Type 1 Diabetes
Type 1 diabetes may also be known by a variety of other names, including the following:
- insulin-dependent diabetes mellitus (IDDM)
- juvenile diabetes
- brittle diabetes
- sugar diabetes
There are two forms of type 1 diabetes:
- idiopathic type 1 diabetes - refers to rare forms of the disease with no known cause.
- immune-mediated diabetes - an autoimmune disorder in which the body's immune system destroys, or attempts to destroy, the cells in the pancreas that produce insulin.
Immune-mediated diabetes is the most common form of type 1 diabetes, and the one generally referred to as type 1 diabetes. The information on this page refers to this form of type 1 diabetes.
Type 1 diabetes accounts for 5 percent to 10 percent of all diagnosed cases of diabetes in the US. Type 1 diabetes usually develops in children or young adults, but can start at any age.
The cause of type 1 diabetes is unknown, but it is believed that genetic and environmental factors (possibly viruses) may be involved. The body's immune system attacks and destroys the insulin producing cells in the pancreas. Insulin allows glucose to enter the cells of the body to provide energy.

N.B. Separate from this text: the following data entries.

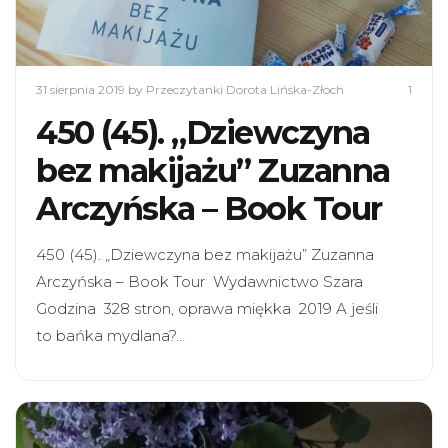
31 sierpnia 2019
by Przeczytanki Dorota Lińska-Złoch
1
450 (45). „Dziewczyna
bez makijażu” Zuzanna
Arczyńska – Book Tour
450 (45). „Dziewczyna bez makijażu” Zuzanna
Arczyńska – Book Tour Wydawnictwo Szara
Godzina 328 stron, oprawa miękka 2019 A jeśli
to bańka mydlana?…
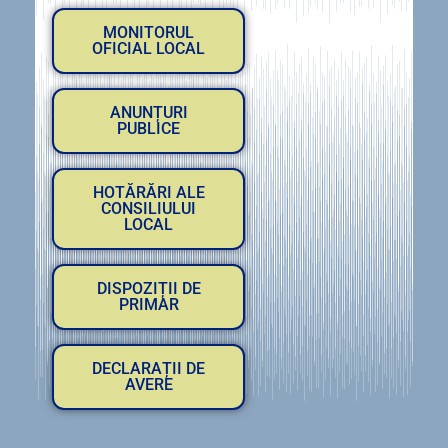
MONITORUL
OFICIAL LOCAL
ANUNȚURI
PUBLICE
HOTĂRĂRI ALE
CONSILIULUI
LOCAL
DISPOZIȚII DE
PRIMAR
DECLARAȚII DE
AVERE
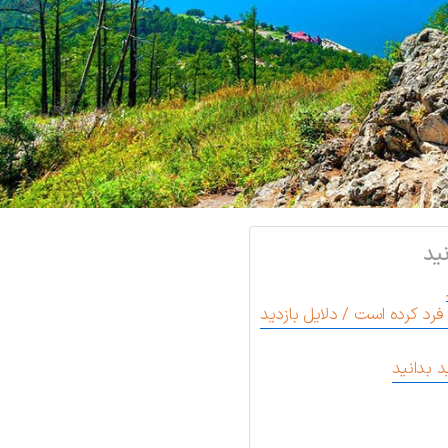
ید
 فرد کرده است / دلایل بازدید
د بدانید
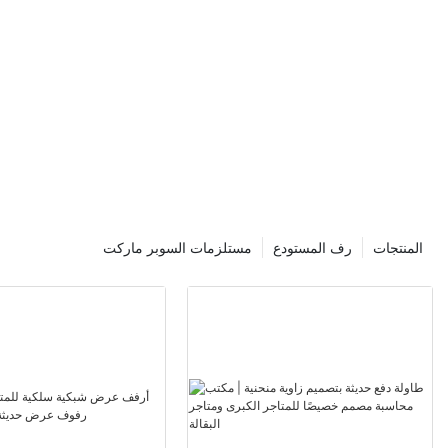
هي عناصر استخد
تنتهي في مداف
في الهدر. عل
استخراج خام ا
العربات ال
تتضمن عملية إنت
في الفرن ، وتسته
البلاستيكية ، من
يتطلب الحفر 
تنقسم إلى ج
المنتجات
رف المستودع
مستلزمات السوبر ماركت
وتضر بالحيا
الأكياس القابلة 
الفوائد الصديقة ل
الأكياس ال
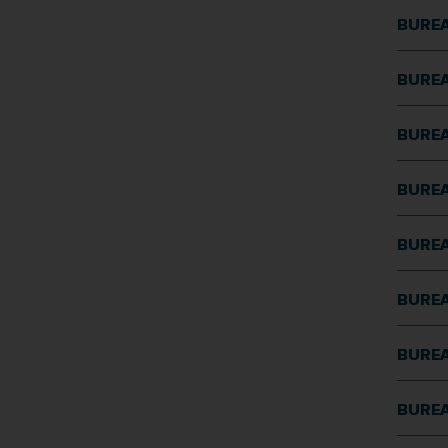
BUREA
BUREA
BUREA
BUREA
BUREA
BUREA
BUREA
BUREA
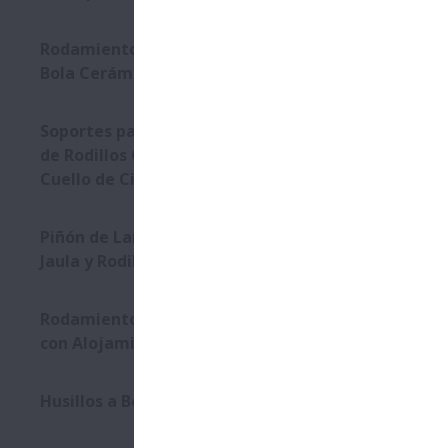
Rodamientos Híbridos con
Bola Cerámica
Soportes para Rodamientos
de Rodillos Cilíndricos de
Cuello de Cilindro
Piñón de Larga Duración con
Jaula y Rodillos ensamblados
Rodamientos Ensamblados
con Alojamiento
Husillos a Bolas para Prensas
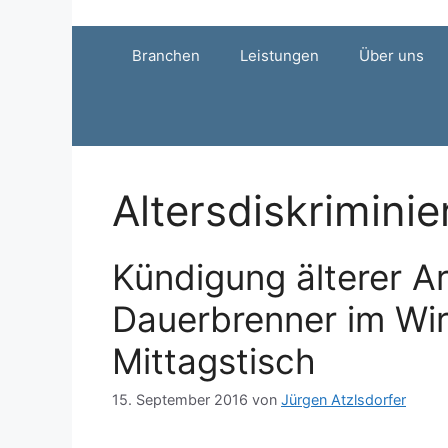
Zum
Inhalt
Branchen
Leistungen
Über uns
springen
Altersdiskrimini
Kündigung älterer A
Dauerbrenner im Wi
Mittagstisch
15. September 2016
von
Jürgen Atzlsdorfer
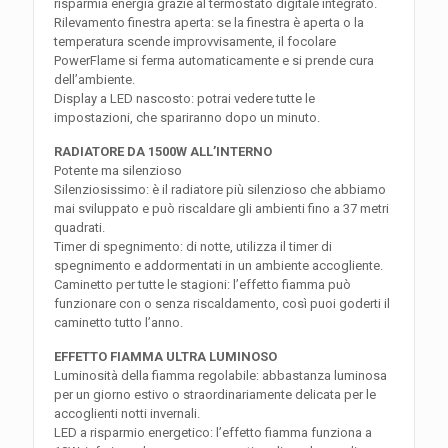
risparmia energia grazie al termostato digitale integrato.
Rilevamento finestra aperta: se la finestra è aperta o la
temperatura scende improvvisamente, il focolare
PowerFlame si ferma automaticamente e si prende cura
dell’ambiente.
Display a LED nascosto: potrai vedere tutte le
impostazioni, che spariranno dopo un minuto.
RADIATORE DA 1500W ALL’INTERNO
Potente ma silenzioso
Silenziosissimo: è il radiatore più silenzioso che abbiamo
mai sviluppato e può riscaldare gli ambienti fino a 37 metri
quadrati.
Timer di spegnimento: di notte, utilizza il timer di
spegnimento e addormentati in un ambiente accogliente.
Caminetto per tutte le stagioni: l’effetto fiamma può
funzionare con o senza riscaldamento, così puoi goderti il
caminetto tutto l’anno.
EFFETTO FIAMMA ULTRA LUMINOSO
Luminosità della fiamma regolabile: abbastanza luminosa
per un giorno estivo o straordinariamente delicata per le
accoglienti notti invernali.
LED a risparmio energetico: l’effetto fiamma funziona a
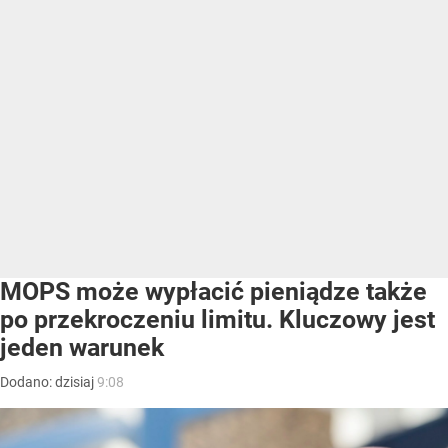
MOPS może wypłacić pieniądze także
po przekroczeniu limitu. Kluczowy jest
jeden warunek
Dodano:
dzisiaj
9:08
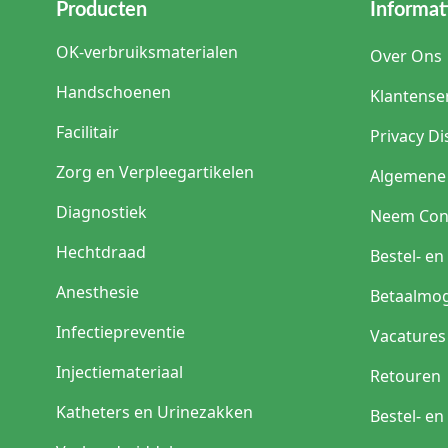
Producten
Informat
OK-verbruiksmaterialen
Over Ons
Handschoenen
Klantense
Facilitair
Privacy Di
Zorg en Verpleegartikelen
Algemene
Diagnostiek
Neem Con
Hechtdraad
Bestel- e
Anesthesie
Betaalmog
Infectiepreventie
Vacatures
Injectiemateriaal
Retouren
Katheters en Urinezakken
Bestel- e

When glucose cannot enter the cells, it builds up in the blood, depriving the cells of nutrition. People with type 1 diabetes must take daily insulin injections and regularly monitor their blood sugar levels.

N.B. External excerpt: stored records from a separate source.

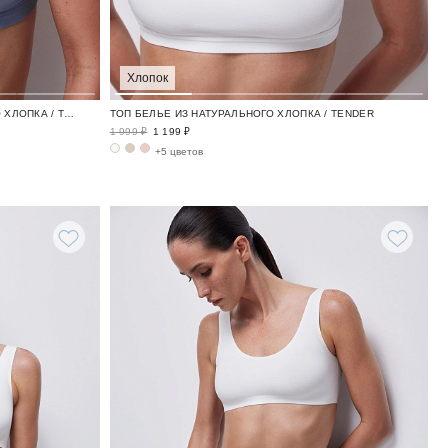
Хлопок
БЮСТГАЛЬТЕР БЕЛЬЕ ИЗ НАТУРАЛЬНОГО ХЛОПКА / TENDER
ТОП БЕЛЬЕ ИЗ НАТУРАЛЬНОГО ХЛОПКА / TENDER
1 999 ₽
1 199 ₽
+5 цветов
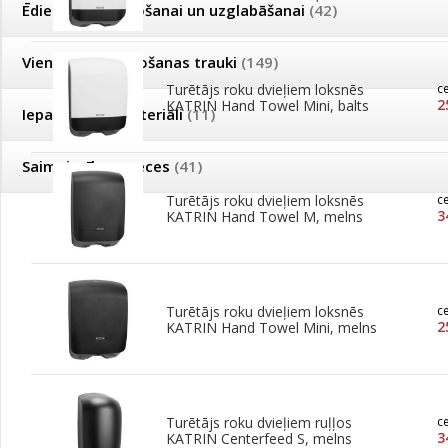
Ēdienu pagatavošanai un uzglabāšanai
(42)
Vienreizējās lietošanas trauki
(149)
Turētājs roku dvieļiem loksnēs
c
2
KATRIN Hand Towel Mini, balts
Iepakošanas materiāli
(11)
Saimniecības preces
(41)
Turētājs roku dvieļiem loksnēs
c
3
KATRIN Hand Towel M, melns
Turētājs roku dvieļiem loksnēs
c
2
KATRIN Hand Towel Mini, melns
Turētājs roku dvieļiem ruļļos
c
3
KATRIN Centerfeed S, melns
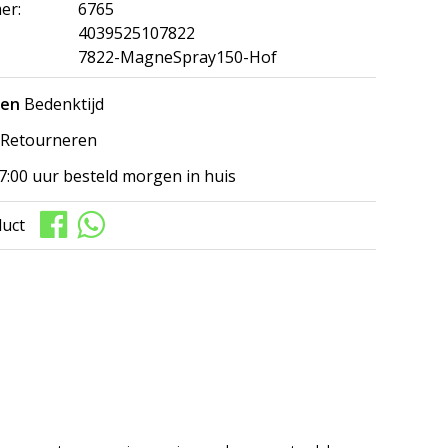
er:
6765
4039525107822
7822-MagneSpray150-Hof
gen
Bedenktijd
Retourneren
7:00 uur besteld morgen in huis
duct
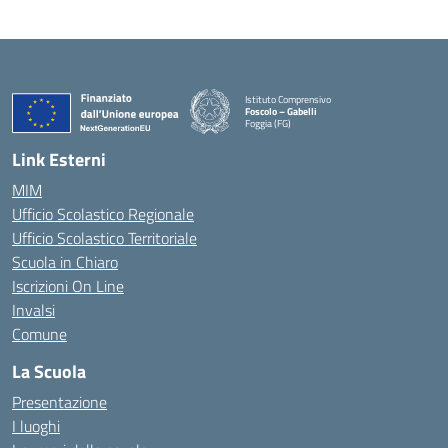
Istituto Comprensivo
Foscolo – Gabelli
Foggia (FG)
— Visita la pagina iniziale della scuola
Link Esterni
MIM
Ufficio Scolastico Regionale
Ufficio Scolastico Territoriale
Scuola in Chiaro
Iscrizioni On Line
Invalsi
Comune
La Scuola
Presentazione
I luoghi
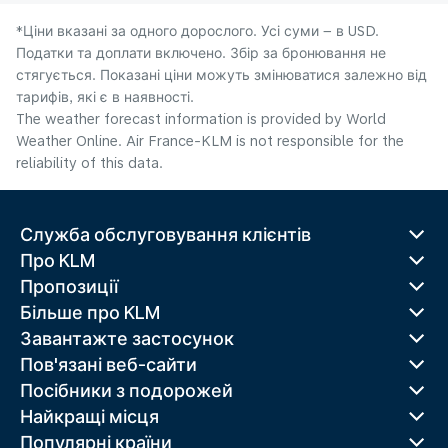
*Ціни вказані за одного дорослого. Усі суми – в USD.
Податки та доплати включено. Збір за бронювання не
стягується. Показані ціни можуть змінюватися залежно від
тарифів, які є в наявності.
The weather forecast information is provided by World
Weather Online. Air France-KLM is not responsible for the
reliability of this data.
Служба обслуговування клієнтів
Про KLM
Пропозиції
Більше про KLM
Завантажте застосунок
Пов'язані веб-сайти
Посібники з подорожей
Найкращі місця
Популярні країни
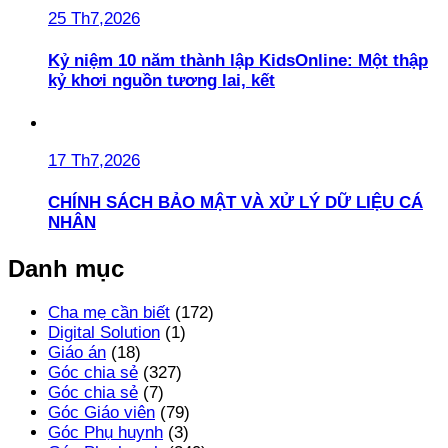
25 Th7,2026
Kỷ niệm 10 năm thành lập KidsOnline: Một thập
kỷ khơi nguồn tương lai, kết
17 Th7,2026
CHÍNH SÁCH BẢO MẬT VÀ XỬ LÝ DỮ LIỆU CÁ
NHÂN
Danh mục
Cha mẹ cần biết
(172)
Digital Solution
(1)
Giáo án
(18)
Góc chia sẻ
(327)
Góc chia sẻ
(7)
Góc Giáo viên
(79)
Góc Phụ huynh
(3)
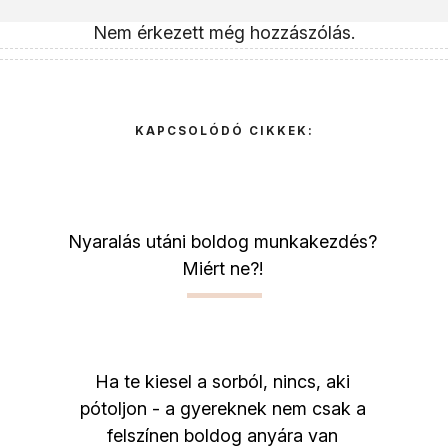
Nem érkezett még hozzászólás.
KAPCSOLÓDÓ CIKKEK:
Nyaralás utáni boldog munkakezdés?
Miért ne?!
Ha te kiesel a sorból, nincs, aki
pótoljon - a gyereknek nem csak a
felszínen boldog anyára van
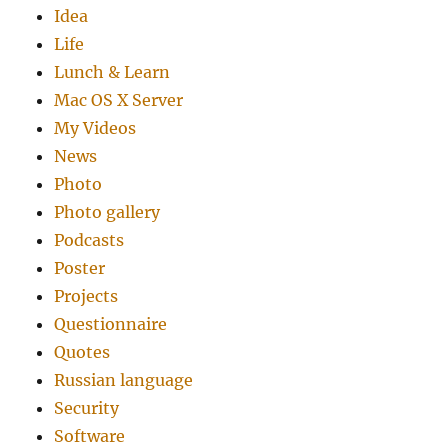
Idea
Life
Lunch & Learn
Mac OS X Server
My Videos
News
Photo
Photo gallery
Podcasts
Poster
Projects
Questionnaire
Quotes
Russian language
Security
Software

Type 1 diabetes often appears suddenly. The following are the most common symptoms of type 1 diabetes. However, each individual may experience symptoms differently. Symptoms may include:
- high levels of sugar in the blood when tested
- high levels of sugar in the urine when tested
- unusual thirst
- frequent urination
- extreme hunger but loss of weight
- blurred vision
- nausea and vomiting
- extreme weakness and fatigue
- irritability and mood changes
In children, symptoms may be similar to those of having the flu.
The symptoms of type 1 diabetes may resemble other conditions or medical problems. Always consult your physician for a diagnosis.
Type 1 diabetes may cause the following:
- hypoglycemia (low blood sugar, sometimes called an insulin reaction) - occurs when blood sugar drops too low.
- hyperglycemia (high blood sugar) - occurs when blood sugar is too high, and can be a sign that diabetes is not well controlled.
- ketoacidosis (diabetic coma) - loss of consciousness due to untreated or under-treated diabetes.
Complications that may result from type 1 diabetes include:
- heart disease
- kidney disease
- eye problems
- neuropathy (nerve problems)
- foot problems
Specific treatment for type 1 diabetes will be determined by your physician based on:
- your age, overall health, and medical history
- extent of the disease
- your tolerance for specific medications, procedures, or therapies
- expectations for the course of the disease
- your opinion or preference
People with type 1 diabetes must have daily injections of insulin to keep their blood sugar level within normal ranges. Other parts of the treatment protocol may include:
- appropriate diet (to manage blood sugar levels)
- exercise (to lower and help the body use blood sugar)
- careful self-monitoring of blood sugar levels several times a day, as directed by your physician
- careful self-monitoring of ketone levels in the urine several times a day, as directed by your physician
- regular monitoring of the hemoglobin A1c levels
The hemoglobin A1c test (also called HbA1c test) shows the average amount of sugar in the blood over the last three months. The result will indicate if the blood sugar level is under control. The frequency of HbA1c testing will be determined by your physician. It is recommended that testing occur at least twice a year if the blood sugar level is in the target range and stable, and more frequently if the blood sugar level is unstable.
Advances in diabetes research have led to improved methods of managing diabetes and treating its complications. However, scientists continue to explore the causes of diabetes and ways to prevent and treat the disorder. Other methods of administering insulin through inhalers and pills are currently being studied. Scientists are investigating gene involvement in type 1 and type 2 diabetes, and some genetic markers for type 1 diabetes have been identified. Pancreas and islet cell transplants are also being performed.